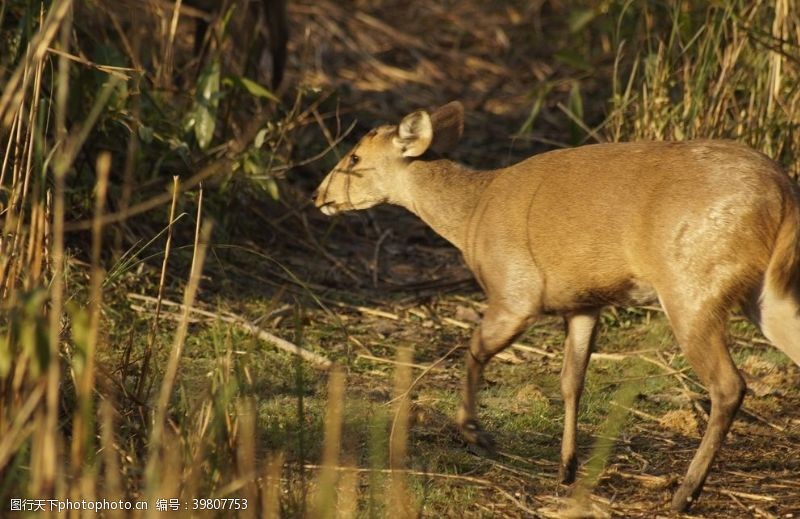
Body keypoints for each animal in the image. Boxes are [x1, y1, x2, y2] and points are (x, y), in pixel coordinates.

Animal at [310, 101, 800, 512]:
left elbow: (475, 349)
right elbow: (571, 380)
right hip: (761, 293)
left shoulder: (516, 291)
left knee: (728, 385)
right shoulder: (582, 302)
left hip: (690, 283)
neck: (471, 216)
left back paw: (684, 493)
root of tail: (783, 193)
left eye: (354, 158)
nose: (318, 195)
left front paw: (476, 433)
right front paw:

Task objective> Lines from the one containing "right elbow: (571, 380)" through the final line of the entries above are to be output exactly; omit all others.

Solution>
right elbow: (571, 380)
right hip: (761, 293)
left shoulder: (516, 291)
left knee: (728, 385)
right shoulder: (582, 302)
left hip: (690, 283)
neck: (471, 216)
left back paw: (684, 493)
root of tail: (783, 193)
left eye: (354, 158)
nose: (318, 195)
left front paw: (476, 433)
right front paw:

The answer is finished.